A fines de diciembre, estalló un escándalo mediático en torno al arroz y el programa televisivo “Cuadrando la Caja”, cuando un experto sugirió que los cubanos debían reducir el consumo de arroz y papa, alegando que esos cultivos “no son oriundos de Cuba” y que no se podía aspirar a mantenerlos como base de la dieta nacional. Las redes se “comieron vivo” al autor de tal despropósito, el doctor en Ciencias Roberto Caballero Grande, miembro del Comité Ejecutivo Nacional de la Asociación Cubana de Técnicos Agrícolas y Forestales.
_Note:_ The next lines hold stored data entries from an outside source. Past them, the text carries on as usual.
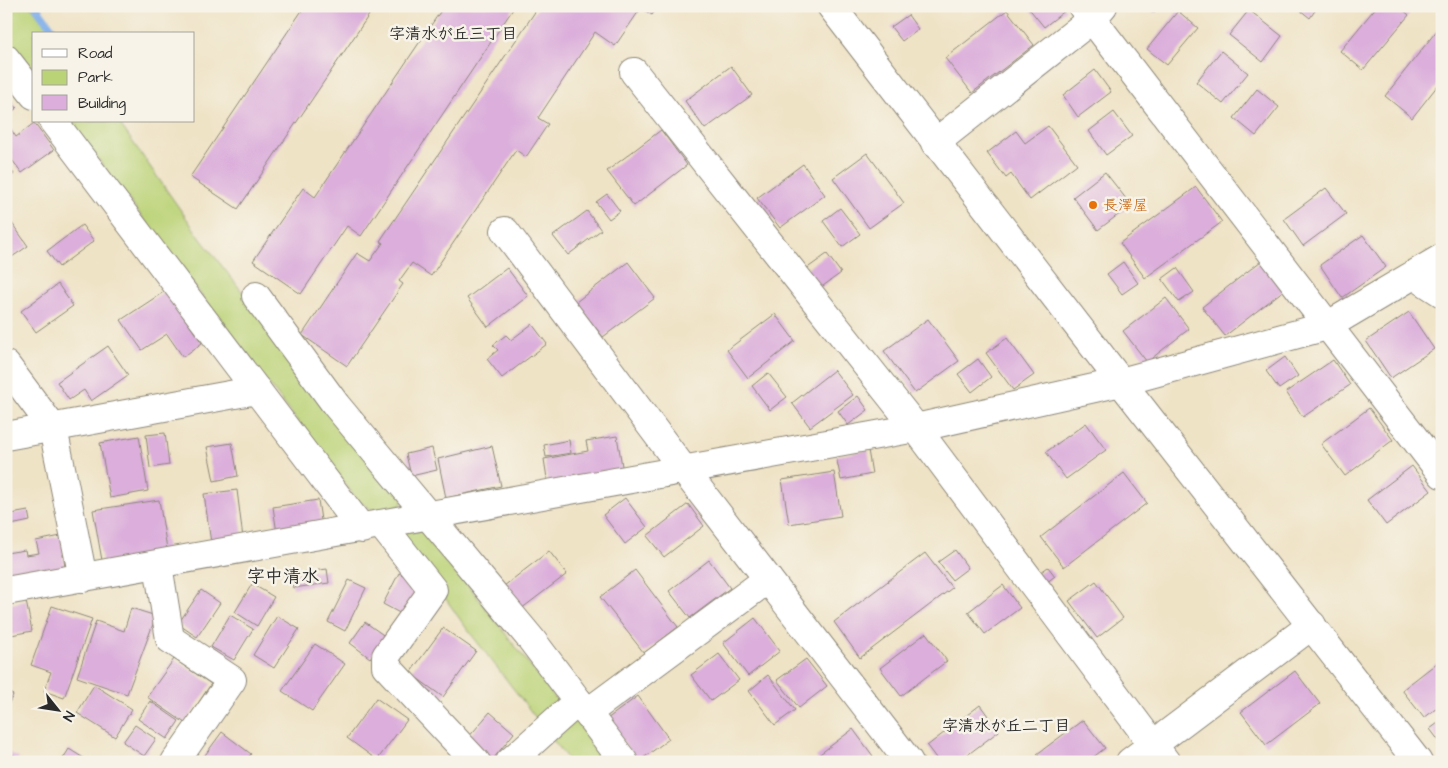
<svg xmlns="http://www.w3.org/2000/svg" width="1448" height="768" viewBox="0 0 1448 768" font-family="'Architects Daughter','Klee One',sans-serif">
	<style>
		.green { fill: #bbd377; stroke: #737f51 }
		.lines { fill: none; stroke-linecap: round; stroke-linejoin: round }
		.stream { stroke: #80afea; stroke-width: 8 }
		.building { fill: #dbaedb }
		.minor-casing { stroke: #8d8778; stroke-width: 30 }
		.minor { stroke: #fff; stroke-width: 28 }
		.food-dot { fill: #e8710a; stroke: #f7f3e8; stroke-width: 2 }
		.labels { text-anchor: middle; dominant-baseline: central; stroke-width: 5; stroke-linejoin: round; paint-order: stroke }
		.food-label { font-size: 15px; fill: #c56008; stroke: #f7f3e8; text-anchor: start }
		.neighbourhood-label { font-size: 16px; font-weight: bold; fill: #2b2b2b; stroke: #f7f3e8 }
		.quarter-label { font-size: 18px; font-weight: bold; fill: #2b2b2b; stroke: #f7f3e8 }
	</style>
	<rect width="100%" height="100%" fill="#f7f3e8"/>
	<filter id="ink" filterUnits="userSpaceOnUse"><feTurbulence type="fractalNoise" baseFrequency=".02" numOctaves="2"/><feDisplacementMap in="SourceGraphic" scale="10" xChannelSelector="R" yChannelSelector="G"/><feConvolveMatrix kernelMatrix="1 2 1 2 8 2 1 2 1" color-interpolation-filters="sRGB"/></filter>
	<filter id="wash" filterUnits="userSpaceOnUse"><feTurbulence type="fractalNoise" baseFrequency=".0096" numOctaves="4" result="noise"/><feDisplacementMap in="SourceGraphic" scale="20" xChannelSelector="R" yChannelSelector="G"/><feGaussianBlur stdDeviation="1.12" result="paint"/><feColorMatrix in="noise" values="0 0 0 0 0 0 0 0 0 0 0 0 0 0 0 0 0 1.4 0 .05"/><feComposite in="paint" operator="in"/></filter>
	<g filter="url(#wash)">
		<rect width="100%" height="100%" fill="#efe3c6"/>
		<g class="green">
			<polygon points="6,6 31,6 52,34 34,34 34,75 6,38"/>
			<polygon points="69,121 118,121 201,239 404,499 400,506 376,512 358,501"/>
			<polygon points="423,527 563,708 575,712 607,762 570,762 464,625 399,532"/>
		</g>
		<g class="lines">
			<polyline class="stream" points="37,8 56,34"/>
		</g>
		<g id="blocks">
			<g class="building">
				<polygon points="305,6 375,6 238,209 190,177"/>
				<polygon points="444,6 515,6 361,236 347,226 301,294 253,261 303,188 315,197"/>
				<polygon points="539,6 658,6 652,15 641,8 615,46 595,32 538,118 548,124 526,157 516,150 431,276 412,263 399,281 403,284 347,366 302,335 357,253 370,261 383,243 380,241"/>
				<polygon points="1027,6 1063,6 1066,10 1044,27"/>
				<polygon points="1146,6 1159,6 1154,13"/>
				<polygon points="1295,6 1318,6 1310,18"/>
				<polygon points="1377,6 1399,6 1409,15 1363,70 1340,51"/>
				<polygon points="1007,10 1034,45 972,93 945,58"/>
				<polygon points="1249,10 1282,36 1263,62 1229,35"/>
				<polygon points="1178,11 1198,28 1167,65 1147,49"/>
				<polygon points="908,15 918,29 902,41 891,27"/>
				<polygon points="1442,24 1442,80 1412,118 1385,96"/>
				<polygon points="1221,51 1248,73 1223,104 1196,82"/>
				<polygon points="731,66 752,95 705,129 685,101"/>
				<polygon points="1095,70 1111,92 1078,117 1063,95"/>
				<polygon points="1257,89 1279,107 1256,136 1234,118"/>
				<polygon points="6,93 17,108 6,116"/>
				<polygon points="1114,112 1132,136 1106,155 1089,131"/>
				<polygon points="34,123 54,150 22,173 6,152 6,126 8,125 16,137"/>
				<polygon points="1048,126 1077,164 1030,200 1011,174 1006,178 987,153 1016,131 1025,143"/>
				<polygon points="661,130 687,165 634,206 607,171"/>
				<polygon points="867,153 904,203 869,228 833,178"/>
				<polygon points="6,163 14,174 6,180"/>
				<polygon points="803,164 825,195 780,228 757,198"/>
				<polygon points="1105,172 1131,205 1098,230 1073,197"/>
				<polygon points="1196,187 1222,222 1145,278 1120,243"/>
				<polygon points="1326,188 1346,214 1303,246 1284,219"/>
				<polygon points="607,194 620,211 609,219 596,202"/>
				<polygon points="840,208 860,234 842,247 823,221"/>
				<polygon points="587,211 601,230 568,255 553,236"/>
				<polygon points="9,219 28,246 6,261 6,221"/>
				<polygon points="82,225 94,241 59,267 47,251"/>
				<polygon points="1363,235 1386,267 1342,298 1320,265"/>
				<polygon points="827,254 841,273 816,291 802,272"/>
				<polygon points="1261,261 1284,290 1225,336 1202,307"/>
				<polygon points="628,262 655,298 603,337 576,302"/>
				<polygon points="1123,262 1138,283 1122,294 1107,274"/>
				<polygon points="507,268 528,296 488,327 467,298"/>
				<polygon points="1177,268 1194,292 1179,302 1162,279"/>
				<polygon points="58,284 73,306 36,332 21,311"/>
				<polygon points="165,291 202,343 183,357 167,334 142,350 121,320"/>
				<polygon points="1166,298 1189,329 1147,362 1123,331"/>
				<polygon points="1409,312 1434,349 1391,378 1366,341"/>
				<polygon points="775,314 795,341 748,378 727,350"/>
				<polygon points="928,319 959,361 915,393 884,351"/>
				<polygon points="532,324 547,344 502,378 487,359 498,350 493,345 506,335 511,340"/>
				<polygon points="1007,338 1034,375 1013,390 986,353"/>
				<polygon points="108,346 128,375 91,401 84,390 69,400 57,382"/>
				<polygon points="1285,357 1298,376 1279,389 1266,371"/>
				<polygon points="978,359 991,377 972,392 958,374"/>
				<polygon points="1333,360 1350,385 1303,417 1286,392"/>
				<polygon points="834,370 853,395 810,427 792,403"/>
				<polygon points="768,373 787,397 770,410 752,386"/>
				<polygon points="858,396 868,410 848,425 838,411"/>
				<polygon points="1369,408 1393,440 1345,476 1321,444"/>
				<polygon points="1086,423 1106,450 1066,479 1046,452"/>
				<polygon points="165,433 169,465 150,468 146,435"/>
				<polygon points="139,436 148,491 110,498 100,443"/>
				<polygon points="617,436 623,472 548,485 544,459 588,451 586,441"/>
				<polygon points="569,440 571,453 546,457 544,445"/>
				<polygon points="232,443 238,476 214,481 207,447"/>
				<polygon points="492,446 501,486 446,498 438,459"/>
				<polygon points="432,448 437,470 411,476 406,454"/>
				<polygon points="868,450 872,474 841,480 836,456"/>
				<polygon points="1412,466 1431,491 1386,525 1367,500"/>
				<polygon points="834,472 841,516 789,524 782,480"/>
				<polygon points="1124,473 1147,503 1064,567 1041,537"/>
				<polygon points="237,490 243,538 211,543 204,494"/>
				<polygon points="625,498 647,527 625,544 603,515"/>
				<polygon points="159,500 168,555 103,566 93,510"/>
				<polygon points="318,500 322,527 277,533 273,507"/>
				<polygon points="688,504 704,526 664,557 647,536"/>
				<polygon points="28,511 30,521 6,526 6,515"/>
				<polygon points="66,535 69,552 63,554 66,573 6,585 6,553 25,550 26,555 39,553 36,541"/>
				<polygon points="955,550 968,568 952,580 938,562"/>
				<polygon points="549,551 567,574 521,609 504,586"/>
				<polygon points="925,553 952,588 860,658 834,622"/>
				<polygon points="709,560 730,588 690,618 669,591"/>
				<polygon points="1048,567 1055,576 1042,586 1034,577"/>
				<polygon points="327,569 329,583 293,588 291,574"/>
				<polygon points="635,570 678,627 644,653 600,597"/>
				<polygon points="399,573 423,586 407,617 383,604"/>
				<polygon points="349,580 366,588 345,631 328,622"/>
				<polygon points="1096,581 1123,618 1097,638 1069,601"/>
				<polygon points="252,584 274,597 257,626 235,612"/>
				<polygon points="1003,585 1020,608 985,634 968,612"/>
				<polygon points="201,590 220,603 197,637 178,624"/>
				<polygon points="26,601 32,631 6,636 6,605"/>
				<polygon points="52,606 92,619 64,698 44,691 51,672 31,665"/>
				<polygon points="131,608 156,616 127,694 77,677 96,621 124,631"/>
				<polygon points="230,615 253,629 234,660 211,647"/>
				<polygon points="277,616 299,629 274,668 253,655"/>
				<polygon points="755,618 780,651 748,676 723,643"/>
				<polygon points="365,622 386,637 370,658 350,643"/>
				<polygon points="443,628 476,651 443,697 410,673"/>
				<polygon points="926,633 947,661 901,696 880,668"/>
				<polygon points="315,644 345,664 312,711 282,691"/>
				<polygon points="719,654 739,680 711,701 691,675"/>
				<polygon points="174,659 211,684 185,723 147,697"/>
				<polygon points="806,659 827,686 799,708 777,680"/>
				<polygon points="1442,659 1442,704 1424,718 1402,690"/>
				<polygon points="1295,671 1320,704 1266,745 1241,712"/>
				<polygon points="768,675 795,710 775,725 749,691"/>
				<polygon points="94,685 132,709 115,737 77,713"/>
				<polygon points="6,691 13,695 6,709"/>
				<polygon points="638,696 669,739 638,762 607,719"/>
				<polygon points="376,698 407,720 377,760 347,738"/>
				<polygon points="150,701 179,721 167,739 138,719"/>
				<polygon points="980,705 999,731 958,762 939,762 927,746"/>
				<polygon points="490,712 514,733 493,759 468,738"/>
				<polygon points="1083,720 1105,748 1087,762 1043,762 1037,754"/>
				<polygon points="1442,720 1442,745 1430,729"/>
				<polygon points="135,725 156,739 144,756 123,742"/>
				<polygon points="853,729 873,756 865,762 820,762 816,757"/>
				<polygon points="222,732 251,754 245,762 200,762"/>
				<polygon points="69,749 90,762 61,762"/>
				<polygon points="6,751 19,758 16,762 6,762"/>
			</g>
		</g>
	</g>
	<g filter="url(#ink)">
		<use href="#blocks" fill-opacity="0" stroke="#8d8778" stroke-width="1"/>
		<g class="lines">
			<g class="minor-casing">
				<g id="minor">
					<polyline points="831,6 1121,382 1418,762"/>
					<polyline points="1082,6 1442,474"/>
					<polyline points="6,59 34,95"/>
					<polyline points="634,72 916,428 1166,762"/>
					<polyline points="53,121 362,529"/>
					<polyline points="935,143 1092,19 1103,6"/>
					<polyline points="505,231 684,470 909,762"/>
					<polyline points="1414,275 1442,293"/>
					<polyline points="256,296 336,405 531,639 624,762"/>
					<polyline points="6,365 53,428 83,578"/>
					<polyline points="6,436 257,390"/>
					<polyline points="381,524 433,590 386,656 386,666 476,762"/>
					<polyline points="158,565 170,639 232,680 175,762"/>
					<polyline points="6,591 916,428 1121,382 1327,326 1442,258"/>
					<polyline points="587,713 768,579"/>
					<polyline points="510,762 578,701"/>
					<polyline points="1130,762 1312,625"/>
				</g>
			</g>
			<use href="#minor" class="minor"/>
		</g>
	</g>
	<circle class="food-dot" cx="1093" cy="205" r="5"/>
	<g class="labels">
		<g class="food-label">
			<text x="1103" y="205">長澤屋</text>
		</g>
		<g class="neighbourhood-label">
			<text x="453" y="34">字清水が丘三丁目</text>
			<text x="1006" y="726">字清水が丘二丁目</text>
		</g>
		<g class="quarter-label">
			<text x="283" y="576">字中清水</text>
		</g>
	</g>
	<rect width="1448" height="768" fill="none" stroke="#f7f3e8" stroke-width="25"/>
	<rect x="32" y="32" width="162" height="90" fill="#f7f3e8" stroke="#a5a39c"/>
	<rect x="42" y="49" width="25" height="8" fill="#ffffff" stroke="#a5a39c"/>
	<text x="78" y="58" font-size="15" fill="#2b2b2b">Road</text>
	<rect x="42" y="70" width="25" height="15" fill="#bbd377" stroke="#a5a39c"/>
	<text x="78" y="82" font-size="15" fill="#2b2b2b">Park</text>
	<rect x="42" y="95" width="25" height="15" fill="#dbaedb" stroke="#a5a39c"/>
	<text x="78" y="108" font-size="15" fill="#2b2b2b">Building</text>
	<g transform="translate(58 710) rotate(120)" stroke="#f7f3e8" stroke-width="4" paint-order="stroke">
	<path d="M0-4L9 19L0 12L-9 19Z" fill="#2b2b2b"/>
	<text y="-8" font-size="14" font-weight="bold" text-anchor="middle" fill="#2b2b2b">N</text>
	</g>
</svg>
La crisis también ha impactado en la libreta de abastecimiento, creada en 1962. Aunque el primer ministro Manuel Marrero anunció en 2024 que “tenía los días contados” y que se subsidiarían personas y no productos, en 2025 el Gobierno reculó y garantizó su vigencia hasta el presente, aunque a costa de grandes recortes y atrasos en los despachos y cantidades de los artículos.
La última entrega de arroz en La Habana tuvo lugar en diciembre. Fueron 5 libras, una suma de 2 y 3 libras de meses anteriores de 2025, cuyo último mes de entrega regular (5 libras per cápita) fue julio.
La meta del gobierno
En su comparecencia ante la prensa el pasado 5 de febrero, el presidente Miguel Díaz-Canel dijo que “este año queremos lograr 200 mil hectáreas de arroz, que nos implicaría una producción con la cual empezaríamos a cubrir alrededor del 30 % al 40 % del arroz que consumimos en la canasta normada y que hoy se importa”.
Bajo una perspectiva ganada por el optimismo, el mandatario afirmó que “sería un primer paso para en dos o tres años alcanzar el autoabastecimiento de arroz con producción nacional y no tener que importar arroz en el país”.
Sin embargo, según el economista independiente Pedro Monreal, para alcanzar la autosuficiencia en ese plazo, la cosecha tendría que crecer de manera extraordinaria: alrededor de 1,29 millones de toneladas de arroz húmedo, lo que equivaldría a unas 600 mil toneladas de arroz listo para consumo.
El especialista calificó ese escenario como “un salto improbable en solo dos o tres años”, dadas las limitaciones estructurales del sector agrícola cubano, que incluyen déficit de insumos, maquinaria obsoleta y baja productividad.
En palabras del doctor en ciencias económicas, prometer autosuficiencia en esas condiciones es “vender humo”.